(Collected data)
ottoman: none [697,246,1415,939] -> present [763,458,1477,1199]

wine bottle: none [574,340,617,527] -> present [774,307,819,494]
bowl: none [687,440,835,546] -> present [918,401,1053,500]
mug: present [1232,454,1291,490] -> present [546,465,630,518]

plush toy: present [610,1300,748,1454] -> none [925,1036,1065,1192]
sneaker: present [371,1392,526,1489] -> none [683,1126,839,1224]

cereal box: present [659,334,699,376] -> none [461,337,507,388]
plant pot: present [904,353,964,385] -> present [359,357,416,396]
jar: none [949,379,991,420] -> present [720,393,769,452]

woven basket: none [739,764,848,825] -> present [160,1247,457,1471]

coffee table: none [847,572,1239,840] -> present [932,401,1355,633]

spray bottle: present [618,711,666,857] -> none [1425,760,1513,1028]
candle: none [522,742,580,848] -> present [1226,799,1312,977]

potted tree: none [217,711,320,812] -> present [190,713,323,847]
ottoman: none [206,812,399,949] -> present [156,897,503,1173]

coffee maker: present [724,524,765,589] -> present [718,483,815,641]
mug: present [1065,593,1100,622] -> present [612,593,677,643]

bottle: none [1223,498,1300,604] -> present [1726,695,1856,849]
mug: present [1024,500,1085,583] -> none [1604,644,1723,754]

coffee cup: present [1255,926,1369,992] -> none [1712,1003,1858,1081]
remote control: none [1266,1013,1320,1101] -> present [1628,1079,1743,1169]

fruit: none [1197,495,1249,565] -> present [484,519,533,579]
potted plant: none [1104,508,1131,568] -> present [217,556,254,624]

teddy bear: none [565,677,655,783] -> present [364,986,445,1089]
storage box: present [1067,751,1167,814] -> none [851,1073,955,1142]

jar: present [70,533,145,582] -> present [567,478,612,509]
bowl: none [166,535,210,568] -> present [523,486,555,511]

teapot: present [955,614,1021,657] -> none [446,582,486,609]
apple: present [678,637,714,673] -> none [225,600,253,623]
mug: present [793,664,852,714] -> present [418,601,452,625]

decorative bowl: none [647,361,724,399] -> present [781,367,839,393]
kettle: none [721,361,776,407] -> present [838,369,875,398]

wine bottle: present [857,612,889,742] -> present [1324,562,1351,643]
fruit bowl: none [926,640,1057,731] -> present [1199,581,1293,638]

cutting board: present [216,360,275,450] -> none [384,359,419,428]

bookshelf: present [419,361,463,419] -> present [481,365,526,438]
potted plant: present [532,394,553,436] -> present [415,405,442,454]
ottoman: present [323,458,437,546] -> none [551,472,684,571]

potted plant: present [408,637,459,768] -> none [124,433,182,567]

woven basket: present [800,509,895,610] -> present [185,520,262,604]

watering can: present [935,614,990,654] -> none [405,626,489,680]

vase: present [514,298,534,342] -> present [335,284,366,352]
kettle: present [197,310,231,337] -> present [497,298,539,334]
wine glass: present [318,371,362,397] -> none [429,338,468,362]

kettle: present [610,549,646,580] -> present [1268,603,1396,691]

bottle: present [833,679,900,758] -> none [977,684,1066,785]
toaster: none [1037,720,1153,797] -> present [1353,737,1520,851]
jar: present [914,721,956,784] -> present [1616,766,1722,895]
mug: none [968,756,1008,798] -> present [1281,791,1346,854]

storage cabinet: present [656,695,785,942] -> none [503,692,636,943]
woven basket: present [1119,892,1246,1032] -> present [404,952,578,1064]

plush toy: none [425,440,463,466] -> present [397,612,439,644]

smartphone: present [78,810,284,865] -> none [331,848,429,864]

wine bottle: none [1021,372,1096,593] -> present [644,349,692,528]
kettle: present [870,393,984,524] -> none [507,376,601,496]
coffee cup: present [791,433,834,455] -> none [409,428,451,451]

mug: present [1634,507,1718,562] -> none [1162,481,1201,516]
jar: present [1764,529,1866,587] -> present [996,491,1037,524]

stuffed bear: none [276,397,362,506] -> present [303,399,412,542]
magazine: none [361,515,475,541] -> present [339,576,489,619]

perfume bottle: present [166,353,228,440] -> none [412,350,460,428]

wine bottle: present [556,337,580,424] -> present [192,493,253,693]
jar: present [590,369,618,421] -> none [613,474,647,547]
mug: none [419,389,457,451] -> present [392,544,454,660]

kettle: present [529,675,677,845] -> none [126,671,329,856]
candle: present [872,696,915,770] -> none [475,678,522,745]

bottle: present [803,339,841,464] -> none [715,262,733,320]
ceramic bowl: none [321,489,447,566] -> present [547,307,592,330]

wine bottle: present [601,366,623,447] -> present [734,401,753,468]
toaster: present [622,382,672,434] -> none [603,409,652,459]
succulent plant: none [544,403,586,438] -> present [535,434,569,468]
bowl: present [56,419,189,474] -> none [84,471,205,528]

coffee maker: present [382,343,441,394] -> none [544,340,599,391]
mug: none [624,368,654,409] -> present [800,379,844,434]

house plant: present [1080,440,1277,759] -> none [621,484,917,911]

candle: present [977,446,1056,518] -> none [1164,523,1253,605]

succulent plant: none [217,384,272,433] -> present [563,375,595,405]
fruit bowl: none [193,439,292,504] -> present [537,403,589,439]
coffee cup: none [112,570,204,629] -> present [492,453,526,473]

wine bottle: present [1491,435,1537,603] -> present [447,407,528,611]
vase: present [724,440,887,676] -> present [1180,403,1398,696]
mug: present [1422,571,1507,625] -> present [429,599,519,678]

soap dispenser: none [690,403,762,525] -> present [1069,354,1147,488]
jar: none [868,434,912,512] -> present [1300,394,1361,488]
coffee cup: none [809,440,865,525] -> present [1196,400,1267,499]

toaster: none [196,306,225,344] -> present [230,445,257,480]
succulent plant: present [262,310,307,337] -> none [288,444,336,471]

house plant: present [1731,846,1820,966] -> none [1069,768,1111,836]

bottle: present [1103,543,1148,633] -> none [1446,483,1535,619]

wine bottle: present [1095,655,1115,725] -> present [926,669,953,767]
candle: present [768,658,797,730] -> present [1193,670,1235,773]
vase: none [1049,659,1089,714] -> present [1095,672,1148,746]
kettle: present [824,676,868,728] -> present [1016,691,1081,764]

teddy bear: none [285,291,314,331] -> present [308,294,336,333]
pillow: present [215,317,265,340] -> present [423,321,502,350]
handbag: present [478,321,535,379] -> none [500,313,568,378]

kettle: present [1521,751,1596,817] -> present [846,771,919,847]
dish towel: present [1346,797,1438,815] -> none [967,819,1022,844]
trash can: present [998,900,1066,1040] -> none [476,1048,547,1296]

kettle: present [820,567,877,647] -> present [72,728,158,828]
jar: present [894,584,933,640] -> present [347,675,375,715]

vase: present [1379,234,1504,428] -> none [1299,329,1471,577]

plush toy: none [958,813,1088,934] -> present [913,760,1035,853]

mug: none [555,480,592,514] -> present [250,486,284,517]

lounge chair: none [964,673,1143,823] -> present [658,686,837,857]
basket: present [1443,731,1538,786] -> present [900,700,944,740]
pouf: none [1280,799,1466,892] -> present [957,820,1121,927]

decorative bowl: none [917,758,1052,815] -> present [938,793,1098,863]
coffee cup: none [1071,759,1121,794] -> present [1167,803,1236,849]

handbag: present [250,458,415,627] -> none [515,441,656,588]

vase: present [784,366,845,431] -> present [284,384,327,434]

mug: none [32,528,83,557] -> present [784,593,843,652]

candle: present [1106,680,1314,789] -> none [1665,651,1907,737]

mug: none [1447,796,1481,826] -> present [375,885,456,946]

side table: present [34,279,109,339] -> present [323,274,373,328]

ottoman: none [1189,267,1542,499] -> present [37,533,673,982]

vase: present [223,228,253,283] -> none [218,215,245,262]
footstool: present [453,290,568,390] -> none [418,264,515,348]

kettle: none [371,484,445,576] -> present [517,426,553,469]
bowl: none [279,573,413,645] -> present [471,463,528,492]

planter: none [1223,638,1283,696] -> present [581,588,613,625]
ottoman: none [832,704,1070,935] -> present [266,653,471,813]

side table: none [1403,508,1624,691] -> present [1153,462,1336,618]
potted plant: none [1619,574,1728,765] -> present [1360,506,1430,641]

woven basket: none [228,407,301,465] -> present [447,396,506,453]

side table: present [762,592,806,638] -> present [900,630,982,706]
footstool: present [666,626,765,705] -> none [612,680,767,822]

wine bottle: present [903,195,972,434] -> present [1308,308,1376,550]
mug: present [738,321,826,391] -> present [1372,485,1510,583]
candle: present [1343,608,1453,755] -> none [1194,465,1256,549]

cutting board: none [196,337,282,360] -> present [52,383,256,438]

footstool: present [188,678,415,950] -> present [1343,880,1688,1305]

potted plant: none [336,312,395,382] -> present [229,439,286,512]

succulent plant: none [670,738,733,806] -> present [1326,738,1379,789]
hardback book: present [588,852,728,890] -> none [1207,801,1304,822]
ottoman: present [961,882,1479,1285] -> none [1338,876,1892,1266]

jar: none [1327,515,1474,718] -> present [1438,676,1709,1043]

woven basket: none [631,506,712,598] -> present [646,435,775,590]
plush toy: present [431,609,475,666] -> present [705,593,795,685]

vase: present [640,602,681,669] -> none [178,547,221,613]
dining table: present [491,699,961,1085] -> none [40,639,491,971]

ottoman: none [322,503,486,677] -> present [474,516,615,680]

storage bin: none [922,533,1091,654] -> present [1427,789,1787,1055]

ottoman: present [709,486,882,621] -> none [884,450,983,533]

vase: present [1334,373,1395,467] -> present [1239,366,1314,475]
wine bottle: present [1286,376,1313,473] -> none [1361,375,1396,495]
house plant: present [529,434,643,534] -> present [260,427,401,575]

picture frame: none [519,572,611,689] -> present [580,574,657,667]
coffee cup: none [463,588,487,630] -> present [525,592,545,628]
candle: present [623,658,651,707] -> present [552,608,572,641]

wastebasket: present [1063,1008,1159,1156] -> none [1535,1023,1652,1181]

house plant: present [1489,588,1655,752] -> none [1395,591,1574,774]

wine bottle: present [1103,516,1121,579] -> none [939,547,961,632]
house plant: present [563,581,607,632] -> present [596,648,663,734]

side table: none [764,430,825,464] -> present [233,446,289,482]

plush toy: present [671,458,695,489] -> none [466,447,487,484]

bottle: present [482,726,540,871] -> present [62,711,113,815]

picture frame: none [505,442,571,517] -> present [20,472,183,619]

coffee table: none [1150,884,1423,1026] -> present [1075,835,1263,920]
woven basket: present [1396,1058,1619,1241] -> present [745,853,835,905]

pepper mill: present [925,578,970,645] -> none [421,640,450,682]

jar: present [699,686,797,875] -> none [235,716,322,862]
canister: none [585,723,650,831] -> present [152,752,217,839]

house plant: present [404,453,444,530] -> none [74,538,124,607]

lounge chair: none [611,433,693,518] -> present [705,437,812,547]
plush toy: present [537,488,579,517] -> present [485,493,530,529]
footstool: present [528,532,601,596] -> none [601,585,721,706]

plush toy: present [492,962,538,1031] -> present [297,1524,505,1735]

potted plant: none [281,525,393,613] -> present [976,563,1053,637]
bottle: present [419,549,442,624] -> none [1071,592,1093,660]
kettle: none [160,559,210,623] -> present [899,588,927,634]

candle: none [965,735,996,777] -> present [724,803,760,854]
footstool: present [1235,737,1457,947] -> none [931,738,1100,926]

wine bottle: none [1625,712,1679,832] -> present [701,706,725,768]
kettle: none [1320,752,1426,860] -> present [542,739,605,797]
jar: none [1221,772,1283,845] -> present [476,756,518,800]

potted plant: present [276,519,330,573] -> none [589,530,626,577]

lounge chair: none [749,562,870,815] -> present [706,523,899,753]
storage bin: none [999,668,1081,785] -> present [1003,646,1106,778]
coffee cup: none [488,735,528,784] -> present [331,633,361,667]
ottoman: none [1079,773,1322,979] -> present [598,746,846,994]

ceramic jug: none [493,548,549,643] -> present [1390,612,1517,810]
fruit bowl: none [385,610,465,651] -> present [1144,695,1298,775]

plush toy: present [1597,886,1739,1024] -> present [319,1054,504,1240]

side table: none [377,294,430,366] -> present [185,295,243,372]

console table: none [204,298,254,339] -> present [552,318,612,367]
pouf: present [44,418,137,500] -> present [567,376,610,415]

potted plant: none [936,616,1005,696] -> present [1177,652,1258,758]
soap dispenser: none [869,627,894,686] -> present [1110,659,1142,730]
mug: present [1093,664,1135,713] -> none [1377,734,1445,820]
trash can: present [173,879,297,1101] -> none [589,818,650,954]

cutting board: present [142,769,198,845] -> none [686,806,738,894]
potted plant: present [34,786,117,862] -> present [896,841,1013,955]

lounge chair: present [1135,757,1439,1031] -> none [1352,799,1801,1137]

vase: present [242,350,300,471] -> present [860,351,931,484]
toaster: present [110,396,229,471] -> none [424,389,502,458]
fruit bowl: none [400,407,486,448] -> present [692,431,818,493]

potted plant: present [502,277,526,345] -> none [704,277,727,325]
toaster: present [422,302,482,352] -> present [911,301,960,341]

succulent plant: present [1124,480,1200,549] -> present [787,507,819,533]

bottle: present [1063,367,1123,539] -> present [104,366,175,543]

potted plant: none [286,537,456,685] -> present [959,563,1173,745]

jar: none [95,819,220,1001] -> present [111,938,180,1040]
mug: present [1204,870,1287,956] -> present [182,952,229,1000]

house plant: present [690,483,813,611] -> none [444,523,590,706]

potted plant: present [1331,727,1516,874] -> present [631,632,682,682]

▸ Required action
Print the lines above from the one with "ottoman: none [832,704,1070,935]" through the one with "wine bottle: present [903,195,972,434]", both included, exactly as written and nothing more.

▸ Result of the exercise
ottoman: none [832,704,1070,935] -> present [266,653,471,813]

side table: none [1403,508,1624,691] -> present [1153,462,1336,618]
potted plant: none [1619,574,1728,765] -> present [1360,506,1430,641]

woven basket: none [228,407,301,465] -> present [447,396,506,453]

side table: present [762,592,806,638] -> present [900,630,982,706]
footstool: present [666,626,765,705] -> none [612,680,767,822]

wine bottle: present [903,195,972,434] -> present [1308,308,1376,550]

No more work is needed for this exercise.